• DIRECTIONS: Copy out the lines below that hold the word "Parties".

• THE RECORDS:
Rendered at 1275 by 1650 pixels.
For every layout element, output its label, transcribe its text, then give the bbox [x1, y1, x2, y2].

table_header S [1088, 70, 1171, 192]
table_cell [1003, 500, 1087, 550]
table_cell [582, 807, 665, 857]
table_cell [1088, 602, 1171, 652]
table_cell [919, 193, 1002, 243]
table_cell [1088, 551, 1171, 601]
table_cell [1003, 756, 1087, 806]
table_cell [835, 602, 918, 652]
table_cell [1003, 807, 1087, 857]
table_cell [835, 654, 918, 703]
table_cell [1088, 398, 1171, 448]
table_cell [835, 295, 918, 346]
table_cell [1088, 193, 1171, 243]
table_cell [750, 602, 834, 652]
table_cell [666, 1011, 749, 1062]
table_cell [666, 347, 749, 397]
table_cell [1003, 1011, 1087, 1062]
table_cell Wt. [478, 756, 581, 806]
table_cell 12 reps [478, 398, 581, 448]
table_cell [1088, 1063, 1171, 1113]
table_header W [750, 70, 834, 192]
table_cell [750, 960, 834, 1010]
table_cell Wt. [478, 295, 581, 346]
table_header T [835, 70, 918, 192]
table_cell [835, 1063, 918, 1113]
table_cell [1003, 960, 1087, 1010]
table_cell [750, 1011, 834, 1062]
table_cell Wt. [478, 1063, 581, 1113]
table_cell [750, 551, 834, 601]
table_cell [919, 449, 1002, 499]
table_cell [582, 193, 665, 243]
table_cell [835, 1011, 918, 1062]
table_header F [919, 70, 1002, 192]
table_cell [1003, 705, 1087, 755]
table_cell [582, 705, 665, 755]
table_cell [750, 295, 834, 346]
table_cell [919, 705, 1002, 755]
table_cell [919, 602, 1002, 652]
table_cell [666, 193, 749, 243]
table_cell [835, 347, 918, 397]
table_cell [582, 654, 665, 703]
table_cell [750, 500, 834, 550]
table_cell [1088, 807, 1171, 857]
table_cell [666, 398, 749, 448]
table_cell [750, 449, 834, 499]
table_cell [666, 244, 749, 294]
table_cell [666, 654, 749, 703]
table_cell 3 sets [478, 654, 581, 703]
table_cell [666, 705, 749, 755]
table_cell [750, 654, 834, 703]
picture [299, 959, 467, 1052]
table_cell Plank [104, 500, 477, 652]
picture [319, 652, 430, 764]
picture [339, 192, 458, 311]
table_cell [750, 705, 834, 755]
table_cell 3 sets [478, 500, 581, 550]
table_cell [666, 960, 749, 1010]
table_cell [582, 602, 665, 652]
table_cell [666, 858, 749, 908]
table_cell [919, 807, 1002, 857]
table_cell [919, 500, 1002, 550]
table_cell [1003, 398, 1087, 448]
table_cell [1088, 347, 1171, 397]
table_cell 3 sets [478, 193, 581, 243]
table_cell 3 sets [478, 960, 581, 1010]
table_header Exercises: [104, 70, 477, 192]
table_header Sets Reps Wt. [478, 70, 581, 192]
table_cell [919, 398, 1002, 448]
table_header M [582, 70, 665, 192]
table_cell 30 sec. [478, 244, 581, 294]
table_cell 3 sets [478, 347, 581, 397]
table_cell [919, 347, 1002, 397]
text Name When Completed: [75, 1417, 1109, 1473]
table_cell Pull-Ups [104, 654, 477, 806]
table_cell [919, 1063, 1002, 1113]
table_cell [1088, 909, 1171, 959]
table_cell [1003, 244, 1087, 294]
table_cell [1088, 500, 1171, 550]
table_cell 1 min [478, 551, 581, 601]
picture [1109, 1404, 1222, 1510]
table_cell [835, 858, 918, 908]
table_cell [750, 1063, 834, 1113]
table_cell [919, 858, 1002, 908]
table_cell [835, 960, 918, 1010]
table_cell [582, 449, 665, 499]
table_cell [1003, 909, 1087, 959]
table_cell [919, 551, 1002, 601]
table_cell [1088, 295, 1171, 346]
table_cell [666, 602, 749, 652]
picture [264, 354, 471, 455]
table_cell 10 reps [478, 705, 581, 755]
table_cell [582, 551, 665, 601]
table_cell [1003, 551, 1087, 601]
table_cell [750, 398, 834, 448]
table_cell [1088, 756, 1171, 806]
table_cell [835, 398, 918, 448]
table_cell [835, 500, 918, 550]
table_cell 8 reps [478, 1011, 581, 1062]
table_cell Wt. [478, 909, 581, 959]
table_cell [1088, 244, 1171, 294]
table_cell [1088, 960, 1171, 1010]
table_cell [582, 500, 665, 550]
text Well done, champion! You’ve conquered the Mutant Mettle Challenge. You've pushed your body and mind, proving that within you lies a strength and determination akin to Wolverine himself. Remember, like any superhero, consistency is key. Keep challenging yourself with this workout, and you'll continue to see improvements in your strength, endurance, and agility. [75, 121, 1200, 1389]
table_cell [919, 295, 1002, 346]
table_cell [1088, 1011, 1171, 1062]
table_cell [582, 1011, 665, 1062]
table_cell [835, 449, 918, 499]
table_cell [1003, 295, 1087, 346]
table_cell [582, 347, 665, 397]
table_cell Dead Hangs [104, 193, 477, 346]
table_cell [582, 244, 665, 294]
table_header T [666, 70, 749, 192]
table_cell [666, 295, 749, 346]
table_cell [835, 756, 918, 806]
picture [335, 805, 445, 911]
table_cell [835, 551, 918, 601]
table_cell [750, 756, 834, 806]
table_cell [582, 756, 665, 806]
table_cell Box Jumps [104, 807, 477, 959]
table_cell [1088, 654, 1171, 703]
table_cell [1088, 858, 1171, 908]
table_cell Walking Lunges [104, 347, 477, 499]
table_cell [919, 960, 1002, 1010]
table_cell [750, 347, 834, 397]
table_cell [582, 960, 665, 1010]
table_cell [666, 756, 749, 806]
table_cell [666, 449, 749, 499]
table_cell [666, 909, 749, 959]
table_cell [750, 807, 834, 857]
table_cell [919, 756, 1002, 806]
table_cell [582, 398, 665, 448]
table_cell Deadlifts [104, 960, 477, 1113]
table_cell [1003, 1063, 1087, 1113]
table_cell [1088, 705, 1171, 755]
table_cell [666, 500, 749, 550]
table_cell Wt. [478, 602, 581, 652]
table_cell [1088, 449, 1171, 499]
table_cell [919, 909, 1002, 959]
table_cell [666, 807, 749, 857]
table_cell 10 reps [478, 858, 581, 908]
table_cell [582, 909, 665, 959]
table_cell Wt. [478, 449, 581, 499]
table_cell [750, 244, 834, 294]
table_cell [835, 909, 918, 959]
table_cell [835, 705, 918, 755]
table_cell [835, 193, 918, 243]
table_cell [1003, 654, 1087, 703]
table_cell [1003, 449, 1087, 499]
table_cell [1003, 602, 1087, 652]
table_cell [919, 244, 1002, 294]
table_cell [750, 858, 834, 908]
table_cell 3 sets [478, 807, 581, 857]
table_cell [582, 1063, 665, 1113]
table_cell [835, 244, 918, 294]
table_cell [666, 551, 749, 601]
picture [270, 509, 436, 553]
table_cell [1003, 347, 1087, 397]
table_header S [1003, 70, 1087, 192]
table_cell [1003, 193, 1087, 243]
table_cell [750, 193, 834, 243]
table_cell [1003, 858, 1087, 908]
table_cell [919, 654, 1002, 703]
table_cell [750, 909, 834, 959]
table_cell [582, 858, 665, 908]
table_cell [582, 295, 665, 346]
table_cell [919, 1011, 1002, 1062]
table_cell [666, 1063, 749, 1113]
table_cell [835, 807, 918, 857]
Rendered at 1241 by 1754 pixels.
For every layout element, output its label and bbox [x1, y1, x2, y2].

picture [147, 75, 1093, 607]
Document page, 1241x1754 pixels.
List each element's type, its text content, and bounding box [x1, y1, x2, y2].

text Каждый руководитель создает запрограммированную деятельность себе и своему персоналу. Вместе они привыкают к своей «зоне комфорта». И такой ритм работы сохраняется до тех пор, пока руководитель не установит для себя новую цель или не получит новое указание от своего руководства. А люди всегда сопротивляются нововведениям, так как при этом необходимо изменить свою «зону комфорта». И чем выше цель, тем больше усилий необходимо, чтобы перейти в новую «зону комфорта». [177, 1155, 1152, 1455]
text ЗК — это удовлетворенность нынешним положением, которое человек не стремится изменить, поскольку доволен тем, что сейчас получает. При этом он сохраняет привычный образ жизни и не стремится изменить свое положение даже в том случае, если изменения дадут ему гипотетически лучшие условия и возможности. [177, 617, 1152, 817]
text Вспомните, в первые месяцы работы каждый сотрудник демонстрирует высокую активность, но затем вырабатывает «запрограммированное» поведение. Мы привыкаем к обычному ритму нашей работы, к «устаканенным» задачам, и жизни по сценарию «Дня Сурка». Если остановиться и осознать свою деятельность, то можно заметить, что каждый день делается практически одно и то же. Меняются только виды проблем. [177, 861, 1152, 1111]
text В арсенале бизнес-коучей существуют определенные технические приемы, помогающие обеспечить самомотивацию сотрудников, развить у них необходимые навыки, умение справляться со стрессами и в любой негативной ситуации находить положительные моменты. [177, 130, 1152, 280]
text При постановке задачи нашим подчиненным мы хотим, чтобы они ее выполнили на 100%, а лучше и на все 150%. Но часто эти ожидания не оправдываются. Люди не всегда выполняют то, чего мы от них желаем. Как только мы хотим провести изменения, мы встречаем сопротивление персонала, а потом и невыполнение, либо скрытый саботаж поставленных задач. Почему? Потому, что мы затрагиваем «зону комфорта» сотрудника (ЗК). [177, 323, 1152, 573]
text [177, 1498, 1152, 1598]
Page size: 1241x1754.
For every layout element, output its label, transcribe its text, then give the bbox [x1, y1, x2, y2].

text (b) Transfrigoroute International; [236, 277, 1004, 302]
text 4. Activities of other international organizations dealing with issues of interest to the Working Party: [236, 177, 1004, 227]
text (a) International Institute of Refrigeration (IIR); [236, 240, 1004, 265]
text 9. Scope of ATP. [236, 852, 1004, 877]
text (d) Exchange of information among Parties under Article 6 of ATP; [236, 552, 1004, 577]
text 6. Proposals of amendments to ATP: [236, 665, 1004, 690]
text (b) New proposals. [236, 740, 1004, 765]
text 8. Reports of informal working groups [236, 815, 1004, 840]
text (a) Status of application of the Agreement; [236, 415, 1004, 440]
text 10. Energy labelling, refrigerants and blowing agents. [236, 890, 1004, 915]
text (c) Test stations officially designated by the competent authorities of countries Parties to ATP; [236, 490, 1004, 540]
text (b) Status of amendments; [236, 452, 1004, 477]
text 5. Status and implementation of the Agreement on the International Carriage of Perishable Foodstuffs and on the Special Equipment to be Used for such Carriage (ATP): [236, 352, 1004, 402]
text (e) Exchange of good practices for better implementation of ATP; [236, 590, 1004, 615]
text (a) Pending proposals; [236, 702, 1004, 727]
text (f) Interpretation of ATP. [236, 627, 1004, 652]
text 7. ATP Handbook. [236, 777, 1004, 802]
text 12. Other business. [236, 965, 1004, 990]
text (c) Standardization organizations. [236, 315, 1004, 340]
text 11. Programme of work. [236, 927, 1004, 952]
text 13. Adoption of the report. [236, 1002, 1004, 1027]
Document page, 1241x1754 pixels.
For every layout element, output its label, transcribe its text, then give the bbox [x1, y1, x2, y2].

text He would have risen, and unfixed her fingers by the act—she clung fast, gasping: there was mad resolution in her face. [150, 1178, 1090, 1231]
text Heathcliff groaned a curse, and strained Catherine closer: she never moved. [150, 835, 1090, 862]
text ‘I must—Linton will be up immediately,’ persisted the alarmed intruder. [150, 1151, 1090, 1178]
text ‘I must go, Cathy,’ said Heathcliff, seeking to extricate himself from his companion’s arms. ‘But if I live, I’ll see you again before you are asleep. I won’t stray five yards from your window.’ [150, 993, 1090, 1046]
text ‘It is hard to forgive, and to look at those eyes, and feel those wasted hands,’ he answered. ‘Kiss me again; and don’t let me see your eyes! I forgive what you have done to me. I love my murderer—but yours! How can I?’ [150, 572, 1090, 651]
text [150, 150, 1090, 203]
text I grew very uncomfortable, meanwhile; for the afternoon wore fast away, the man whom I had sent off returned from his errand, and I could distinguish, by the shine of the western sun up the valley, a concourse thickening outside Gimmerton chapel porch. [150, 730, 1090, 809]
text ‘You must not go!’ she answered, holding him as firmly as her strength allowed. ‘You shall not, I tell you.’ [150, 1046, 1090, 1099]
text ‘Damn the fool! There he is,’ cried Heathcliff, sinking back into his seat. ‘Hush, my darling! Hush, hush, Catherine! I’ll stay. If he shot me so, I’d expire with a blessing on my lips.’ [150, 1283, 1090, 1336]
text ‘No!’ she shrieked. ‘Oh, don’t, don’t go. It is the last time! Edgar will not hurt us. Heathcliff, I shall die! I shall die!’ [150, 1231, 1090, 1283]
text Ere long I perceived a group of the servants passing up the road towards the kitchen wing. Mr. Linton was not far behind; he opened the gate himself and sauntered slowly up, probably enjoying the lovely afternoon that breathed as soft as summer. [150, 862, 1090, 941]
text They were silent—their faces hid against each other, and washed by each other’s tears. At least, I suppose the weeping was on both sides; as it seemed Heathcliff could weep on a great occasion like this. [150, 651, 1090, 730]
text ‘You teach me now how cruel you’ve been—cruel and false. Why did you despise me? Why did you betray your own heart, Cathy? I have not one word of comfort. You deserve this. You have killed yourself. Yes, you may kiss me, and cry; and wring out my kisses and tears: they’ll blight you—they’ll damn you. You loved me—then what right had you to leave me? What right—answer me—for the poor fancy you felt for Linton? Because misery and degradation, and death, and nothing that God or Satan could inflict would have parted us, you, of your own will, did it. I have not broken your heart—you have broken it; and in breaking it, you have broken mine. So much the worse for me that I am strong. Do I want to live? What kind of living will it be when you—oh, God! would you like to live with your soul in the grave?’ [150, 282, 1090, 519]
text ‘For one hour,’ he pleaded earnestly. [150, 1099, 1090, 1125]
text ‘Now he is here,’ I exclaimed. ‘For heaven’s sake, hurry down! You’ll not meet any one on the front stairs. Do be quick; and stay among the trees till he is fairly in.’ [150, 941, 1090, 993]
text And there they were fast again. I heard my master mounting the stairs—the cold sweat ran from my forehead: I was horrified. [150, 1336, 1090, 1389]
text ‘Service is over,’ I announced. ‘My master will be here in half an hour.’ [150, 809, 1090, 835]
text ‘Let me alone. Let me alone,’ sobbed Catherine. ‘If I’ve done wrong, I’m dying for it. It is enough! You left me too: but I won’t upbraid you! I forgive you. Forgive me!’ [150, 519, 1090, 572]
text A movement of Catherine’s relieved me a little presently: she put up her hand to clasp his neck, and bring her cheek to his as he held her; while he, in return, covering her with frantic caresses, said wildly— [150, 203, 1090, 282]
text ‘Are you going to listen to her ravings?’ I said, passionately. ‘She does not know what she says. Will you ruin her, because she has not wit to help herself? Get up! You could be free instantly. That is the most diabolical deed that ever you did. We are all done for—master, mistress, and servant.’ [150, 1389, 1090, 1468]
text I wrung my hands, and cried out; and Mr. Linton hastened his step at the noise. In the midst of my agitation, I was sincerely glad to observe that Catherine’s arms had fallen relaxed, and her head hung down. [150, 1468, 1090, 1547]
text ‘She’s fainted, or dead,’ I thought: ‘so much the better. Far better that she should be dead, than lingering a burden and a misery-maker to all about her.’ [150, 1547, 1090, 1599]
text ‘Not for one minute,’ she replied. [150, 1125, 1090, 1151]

• SOLUTION TO THIS EXERCISE:
text (d) Exchange of information among Parties under Article 6 of ATP; [236, 552, 1004, 577]
text (c) Test stations officially designated by the competent authorities of countries Parties to ATP; [236, 490, 1004, 540]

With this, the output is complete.